Again, this didn’t come from a place of stupidity, but rather a lack of understanding of the steps that led to the finished product they had in their mind. This is so typical when developing projects either internally or working as an outside consultant. Your clients see the finished product in their mind, but they may have no idea of all the work and preparation needed to get there. This is where your knowledge, skills and ability to educate become so very important. If you don’t have the ability to see beyond what you might think of as a “stupid question” you risk losing the entire project.

That fact is, I often describe myself as being an non-traditional educator. Everything I do, in all my work, involves some sort of education. I just don’t spend that much of my time in what would be considered a traditional classroom. Rather I tend to work one-to-one with partners, co-workers and clients, teaching them skills and helping them move forward with their own abilities. Great teaching — and great work — does not come from a place of arrogance. It comes from a deep understanding of both my own skills and the needs of my clients. They need to understand. They need to learn. They need to be made to feel comfortable and safe so they can take the risks of learning new skills and, in some cases, feeling “stupid” in front of someone else. Arrogance can crush this fragile relationship and leave you wondering where your clients, and your money, went.

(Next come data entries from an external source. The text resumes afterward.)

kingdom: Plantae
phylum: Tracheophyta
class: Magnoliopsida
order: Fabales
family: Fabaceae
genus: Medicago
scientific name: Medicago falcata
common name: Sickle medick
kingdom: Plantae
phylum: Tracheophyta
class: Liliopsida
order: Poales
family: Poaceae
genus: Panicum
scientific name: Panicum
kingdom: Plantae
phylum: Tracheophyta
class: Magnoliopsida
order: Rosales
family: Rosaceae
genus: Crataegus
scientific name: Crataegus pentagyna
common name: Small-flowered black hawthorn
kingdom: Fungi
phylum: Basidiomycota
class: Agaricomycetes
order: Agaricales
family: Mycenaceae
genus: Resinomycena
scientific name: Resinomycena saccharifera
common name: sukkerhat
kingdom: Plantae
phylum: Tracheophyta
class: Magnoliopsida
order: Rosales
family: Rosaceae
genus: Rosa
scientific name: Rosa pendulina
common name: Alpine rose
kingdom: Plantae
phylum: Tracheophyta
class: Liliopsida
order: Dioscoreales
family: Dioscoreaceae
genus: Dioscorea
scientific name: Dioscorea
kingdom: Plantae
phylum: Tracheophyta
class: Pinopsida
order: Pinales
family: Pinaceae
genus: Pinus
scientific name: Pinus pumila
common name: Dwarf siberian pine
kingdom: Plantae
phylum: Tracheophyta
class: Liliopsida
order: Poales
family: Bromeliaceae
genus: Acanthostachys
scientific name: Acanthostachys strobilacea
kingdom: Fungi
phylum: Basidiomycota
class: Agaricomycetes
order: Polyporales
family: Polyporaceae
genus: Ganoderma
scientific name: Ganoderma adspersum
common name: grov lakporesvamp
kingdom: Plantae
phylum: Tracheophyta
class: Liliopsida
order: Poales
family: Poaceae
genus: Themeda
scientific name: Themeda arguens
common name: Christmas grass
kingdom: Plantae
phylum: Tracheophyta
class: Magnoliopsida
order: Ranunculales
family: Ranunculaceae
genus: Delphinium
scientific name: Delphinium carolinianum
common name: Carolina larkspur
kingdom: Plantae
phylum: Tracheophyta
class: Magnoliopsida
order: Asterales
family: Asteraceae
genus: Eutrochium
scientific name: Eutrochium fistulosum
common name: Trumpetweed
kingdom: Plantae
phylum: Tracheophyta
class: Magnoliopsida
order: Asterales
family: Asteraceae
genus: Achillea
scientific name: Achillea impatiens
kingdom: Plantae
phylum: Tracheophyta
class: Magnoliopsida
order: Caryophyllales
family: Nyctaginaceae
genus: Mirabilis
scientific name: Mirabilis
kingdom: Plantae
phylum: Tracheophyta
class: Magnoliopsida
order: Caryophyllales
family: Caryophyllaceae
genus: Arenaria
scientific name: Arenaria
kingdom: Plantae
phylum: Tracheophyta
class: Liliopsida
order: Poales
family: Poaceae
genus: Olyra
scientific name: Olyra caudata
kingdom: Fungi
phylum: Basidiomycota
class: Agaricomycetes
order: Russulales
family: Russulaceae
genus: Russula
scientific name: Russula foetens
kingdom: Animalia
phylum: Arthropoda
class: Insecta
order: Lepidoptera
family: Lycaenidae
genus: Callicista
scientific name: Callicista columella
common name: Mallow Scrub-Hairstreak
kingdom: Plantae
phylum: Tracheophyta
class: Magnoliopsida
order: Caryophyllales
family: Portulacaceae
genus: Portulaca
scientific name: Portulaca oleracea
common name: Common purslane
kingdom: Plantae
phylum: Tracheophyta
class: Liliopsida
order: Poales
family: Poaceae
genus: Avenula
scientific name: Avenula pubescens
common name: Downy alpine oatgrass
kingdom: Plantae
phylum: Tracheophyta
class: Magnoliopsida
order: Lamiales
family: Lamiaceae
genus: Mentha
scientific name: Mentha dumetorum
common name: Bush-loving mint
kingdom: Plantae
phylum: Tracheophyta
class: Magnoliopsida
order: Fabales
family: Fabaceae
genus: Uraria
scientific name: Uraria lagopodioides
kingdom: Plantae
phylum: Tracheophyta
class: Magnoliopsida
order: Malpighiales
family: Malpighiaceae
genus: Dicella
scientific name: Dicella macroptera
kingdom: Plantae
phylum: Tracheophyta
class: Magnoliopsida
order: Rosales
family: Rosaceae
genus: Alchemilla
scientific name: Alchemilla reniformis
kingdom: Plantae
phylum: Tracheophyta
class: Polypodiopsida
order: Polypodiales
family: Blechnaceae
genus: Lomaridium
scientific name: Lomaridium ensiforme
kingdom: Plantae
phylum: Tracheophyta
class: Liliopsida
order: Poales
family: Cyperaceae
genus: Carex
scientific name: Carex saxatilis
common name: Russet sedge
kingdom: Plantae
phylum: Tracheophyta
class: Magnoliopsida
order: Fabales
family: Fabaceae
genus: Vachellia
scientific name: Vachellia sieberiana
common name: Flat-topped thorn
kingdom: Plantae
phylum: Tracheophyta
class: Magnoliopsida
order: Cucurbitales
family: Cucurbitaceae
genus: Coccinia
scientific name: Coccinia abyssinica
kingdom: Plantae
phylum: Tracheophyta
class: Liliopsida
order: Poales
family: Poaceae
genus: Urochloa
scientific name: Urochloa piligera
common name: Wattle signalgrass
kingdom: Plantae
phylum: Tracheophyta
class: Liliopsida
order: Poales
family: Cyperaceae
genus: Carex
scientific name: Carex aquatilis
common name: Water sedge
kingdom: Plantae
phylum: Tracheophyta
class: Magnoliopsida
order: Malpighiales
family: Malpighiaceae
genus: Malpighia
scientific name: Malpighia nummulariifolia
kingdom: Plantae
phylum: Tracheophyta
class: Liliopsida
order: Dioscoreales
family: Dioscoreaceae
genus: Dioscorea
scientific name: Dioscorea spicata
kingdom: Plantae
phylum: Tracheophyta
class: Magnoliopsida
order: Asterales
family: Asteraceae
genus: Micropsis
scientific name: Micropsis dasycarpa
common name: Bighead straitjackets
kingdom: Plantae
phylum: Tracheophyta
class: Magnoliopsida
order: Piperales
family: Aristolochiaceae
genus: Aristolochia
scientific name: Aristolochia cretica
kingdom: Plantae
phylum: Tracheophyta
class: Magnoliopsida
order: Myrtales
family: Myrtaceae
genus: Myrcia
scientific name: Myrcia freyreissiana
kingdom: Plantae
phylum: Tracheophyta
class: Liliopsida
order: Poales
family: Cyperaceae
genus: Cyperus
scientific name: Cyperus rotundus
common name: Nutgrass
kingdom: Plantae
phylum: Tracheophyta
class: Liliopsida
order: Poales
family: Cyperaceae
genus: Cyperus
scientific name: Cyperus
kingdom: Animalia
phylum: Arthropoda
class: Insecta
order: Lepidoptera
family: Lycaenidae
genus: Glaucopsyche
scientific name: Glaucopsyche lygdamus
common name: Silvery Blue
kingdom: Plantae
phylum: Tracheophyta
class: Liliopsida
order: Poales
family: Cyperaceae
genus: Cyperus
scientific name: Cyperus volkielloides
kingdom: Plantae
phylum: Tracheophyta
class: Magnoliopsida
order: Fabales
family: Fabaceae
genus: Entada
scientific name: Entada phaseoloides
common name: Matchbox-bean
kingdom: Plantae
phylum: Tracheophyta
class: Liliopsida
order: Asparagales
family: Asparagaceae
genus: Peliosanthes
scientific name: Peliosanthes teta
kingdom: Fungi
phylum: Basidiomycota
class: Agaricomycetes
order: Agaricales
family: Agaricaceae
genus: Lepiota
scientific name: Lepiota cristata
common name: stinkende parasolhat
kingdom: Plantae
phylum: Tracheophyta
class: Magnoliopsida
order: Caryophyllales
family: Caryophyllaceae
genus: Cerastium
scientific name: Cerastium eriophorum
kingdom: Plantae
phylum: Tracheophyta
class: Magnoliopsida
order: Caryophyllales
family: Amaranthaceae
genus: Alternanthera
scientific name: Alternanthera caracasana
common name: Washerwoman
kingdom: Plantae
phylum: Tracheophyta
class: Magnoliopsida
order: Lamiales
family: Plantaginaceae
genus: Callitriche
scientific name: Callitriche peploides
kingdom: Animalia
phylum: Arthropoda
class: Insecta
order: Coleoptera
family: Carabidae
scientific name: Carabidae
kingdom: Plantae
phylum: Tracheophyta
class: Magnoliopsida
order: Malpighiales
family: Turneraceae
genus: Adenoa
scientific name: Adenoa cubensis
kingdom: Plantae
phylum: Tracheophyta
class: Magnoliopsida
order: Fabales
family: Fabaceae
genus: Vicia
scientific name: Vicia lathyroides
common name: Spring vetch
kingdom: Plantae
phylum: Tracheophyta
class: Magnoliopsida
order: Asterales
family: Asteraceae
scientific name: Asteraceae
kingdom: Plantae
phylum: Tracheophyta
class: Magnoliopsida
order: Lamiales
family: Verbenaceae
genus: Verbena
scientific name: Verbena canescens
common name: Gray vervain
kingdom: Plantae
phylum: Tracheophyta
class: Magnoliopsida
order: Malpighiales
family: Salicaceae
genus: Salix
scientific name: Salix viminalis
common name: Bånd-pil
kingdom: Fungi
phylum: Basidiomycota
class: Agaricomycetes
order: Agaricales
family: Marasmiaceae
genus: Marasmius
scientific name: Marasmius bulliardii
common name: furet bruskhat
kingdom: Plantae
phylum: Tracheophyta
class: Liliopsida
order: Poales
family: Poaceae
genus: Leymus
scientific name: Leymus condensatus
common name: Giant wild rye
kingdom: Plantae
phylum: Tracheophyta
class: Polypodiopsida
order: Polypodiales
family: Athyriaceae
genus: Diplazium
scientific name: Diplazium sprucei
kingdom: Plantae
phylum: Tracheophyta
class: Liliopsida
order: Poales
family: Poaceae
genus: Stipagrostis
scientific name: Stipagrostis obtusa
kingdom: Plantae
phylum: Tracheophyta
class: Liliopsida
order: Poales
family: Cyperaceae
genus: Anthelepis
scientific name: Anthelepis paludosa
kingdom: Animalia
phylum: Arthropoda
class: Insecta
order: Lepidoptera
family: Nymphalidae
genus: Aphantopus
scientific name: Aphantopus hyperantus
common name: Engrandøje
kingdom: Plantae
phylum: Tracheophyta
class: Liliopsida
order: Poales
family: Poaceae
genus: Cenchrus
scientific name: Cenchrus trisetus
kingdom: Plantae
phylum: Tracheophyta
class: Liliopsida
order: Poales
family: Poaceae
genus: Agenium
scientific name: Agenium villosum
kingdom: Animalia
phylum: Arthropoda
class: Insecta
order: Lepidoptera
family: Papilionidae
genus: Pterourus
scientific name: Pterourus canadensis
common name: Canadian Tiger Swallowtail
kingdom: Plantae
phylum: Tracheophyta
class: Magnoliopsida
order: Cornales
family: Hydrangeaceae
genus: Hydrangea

Know what you know and know what you don’t know. And know what your clients know and don’t know. Develop your skills and knowledge, but never forget what it feels like to “not know.” Remember how you felt in the past and you will develop a greater knowledge of and empathy with your clients. This then paves the way for great things both you in your own career and for your clients. Educate, illuminate and then create. Your clients need you, your skills and your knowledge.